Aim of the task —
Print the data below exactly, but only the lines from the one containing "nose: (344, 96)" down to the one containing "right back paw: (323, 363)", inclusive.

Data records —
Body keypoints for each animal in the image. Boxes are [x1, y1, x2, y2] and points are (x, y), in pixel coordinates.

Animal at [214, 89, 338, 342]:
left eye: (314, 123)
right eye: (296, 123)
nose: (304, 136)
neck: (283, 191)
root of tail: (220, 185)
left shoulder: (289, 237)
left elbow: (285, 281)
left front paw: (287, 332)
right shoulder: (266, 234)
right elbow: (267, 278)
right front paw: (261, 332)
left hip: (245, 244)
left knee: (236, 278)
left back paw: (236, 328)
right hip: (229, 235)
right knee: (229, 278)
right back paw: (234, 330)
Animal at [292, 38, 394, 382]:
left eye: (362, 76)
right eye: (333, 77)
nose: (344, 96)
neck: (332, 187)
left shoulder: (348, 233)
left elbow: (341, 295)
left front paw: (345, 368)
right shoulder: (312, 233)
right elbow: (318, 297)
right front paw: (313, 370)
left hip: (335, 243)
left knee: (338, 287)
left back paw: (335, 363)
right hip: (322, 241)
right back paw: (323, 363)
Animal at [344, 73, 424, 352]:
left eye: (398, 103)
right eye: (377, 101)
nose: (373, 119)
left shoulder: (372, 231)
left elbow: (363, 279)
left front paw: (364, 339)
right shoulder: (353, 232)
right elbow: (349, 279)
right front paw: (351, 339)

Answer section —
nose: (344, 96)
neck: (332, 187)
left shoulder: (348, 233)
left elbow: (341, 295)
left front paw: (345, 368)
right shoulder: (312, 233)
right elbow: (318, 297)
right front paw: (313, 370)
left hip: (335, 243)
left knee: (338, 287)
left back paw: (335, 363)
right hip: (322, 241)
right back paw: (323, 363)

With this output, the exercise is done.